* [DIRECTIONS FOR THIS TASK]: Restate word for word the lines in the listing below, starting at the line containing "Boundary Waters Adventures 2009" and ending at the line containing "ocess your personal", both included; leave out the rest.

* [PROVIDED MATERIAL]:

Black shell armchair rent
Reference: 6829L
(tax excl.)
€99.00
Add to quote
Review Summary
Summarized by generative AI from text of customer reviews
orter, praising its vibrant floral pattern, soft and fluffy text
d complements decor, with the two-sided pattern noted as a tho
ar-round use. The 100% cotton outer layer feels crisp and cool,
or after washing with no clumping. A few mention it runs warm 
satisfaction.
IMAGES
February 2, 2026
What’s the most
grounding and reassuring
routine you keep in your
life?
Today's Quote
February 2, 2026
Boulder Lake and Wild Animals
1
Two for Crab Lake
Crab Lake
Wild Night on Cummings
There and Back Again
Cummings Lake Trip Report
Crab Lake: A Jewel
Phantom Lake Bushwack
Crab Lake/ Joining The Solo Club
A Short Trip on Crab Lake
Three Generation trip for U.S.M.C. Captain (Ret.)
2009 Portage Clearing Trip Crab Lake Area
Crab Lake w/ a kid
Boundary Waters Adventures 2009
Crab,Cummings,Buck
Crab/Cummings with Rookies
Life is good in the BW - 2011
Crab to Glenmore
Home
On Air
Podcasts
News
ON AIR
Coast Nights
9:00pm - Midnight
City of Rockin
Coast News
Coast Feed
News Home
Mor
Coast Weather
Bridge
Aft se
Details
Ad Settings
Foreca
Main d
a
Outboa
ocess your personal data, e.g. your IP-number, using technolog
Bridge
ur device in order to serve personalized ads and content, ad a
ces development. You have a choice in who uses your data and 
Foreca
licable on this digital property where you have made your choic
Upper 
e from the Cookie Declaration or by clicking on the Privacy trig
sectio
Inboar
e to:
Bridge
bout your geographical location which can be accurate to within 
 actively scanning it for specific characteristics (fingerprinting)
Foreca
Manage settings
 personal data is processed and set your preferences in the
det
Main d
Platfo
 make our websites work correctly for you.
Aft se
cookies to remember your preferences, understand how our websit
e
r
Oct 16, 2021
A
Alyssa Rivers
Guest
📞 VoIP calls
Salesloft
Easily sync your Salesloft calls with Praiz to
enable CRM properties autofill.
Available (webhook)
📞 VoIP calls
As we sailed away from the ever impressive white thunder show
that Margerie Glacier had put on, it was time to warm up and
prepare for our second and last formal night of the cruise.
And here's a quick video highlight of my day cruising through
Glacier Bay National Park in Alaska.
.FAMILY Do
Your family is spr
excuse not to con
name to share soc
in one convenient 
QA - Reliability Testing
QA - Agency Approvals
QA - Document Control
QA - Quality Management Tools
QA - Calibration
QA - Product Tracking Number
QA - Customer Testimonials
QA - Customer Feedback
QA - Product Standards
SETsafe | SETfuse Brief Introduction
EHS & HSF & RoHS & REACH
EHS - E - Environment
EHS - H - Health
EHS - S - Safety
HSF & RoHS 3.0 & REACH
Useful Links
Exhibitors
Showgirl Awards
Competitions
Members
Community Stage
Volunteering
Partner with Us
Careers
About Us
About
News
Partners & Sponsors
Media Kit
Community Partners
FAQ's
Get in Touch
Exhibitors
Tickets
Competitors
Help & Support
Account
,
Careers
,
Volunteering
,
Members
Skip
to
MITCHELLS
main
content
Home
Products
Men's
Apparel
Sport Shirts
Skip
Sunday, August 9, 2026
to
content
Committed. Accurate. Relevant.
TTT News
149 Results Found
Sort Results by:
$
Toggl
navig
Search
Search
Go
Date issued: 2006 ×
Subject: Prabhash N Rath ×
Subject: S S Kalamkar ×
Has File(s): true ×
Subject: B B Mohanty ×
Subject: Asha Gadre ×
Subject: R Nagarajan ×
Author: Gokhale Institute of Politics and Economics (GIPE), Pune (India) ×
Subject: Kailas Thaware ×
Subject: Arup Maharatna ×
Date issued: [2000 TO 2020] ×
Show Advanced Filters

* [EXERCISE ANSWER]:
Boundary Waters Adventures 2009
Crab,Cummings,Buck
Crab/Cummings with Rookies
Life is good in the BW - 2011
Crab to Glenmore
Home
On Air
Podcasts
News
ON AIR
Coast Nights
9:00pm - Midnight
City of Rockin
Coast News
Coast Feed
News Home
Mor
Coast Weather
Bridge
Aft se
Details
Ad Settings
Foreca
Main d
a
Outboa
ocess your personal data, e.g. your IP-number, using technolog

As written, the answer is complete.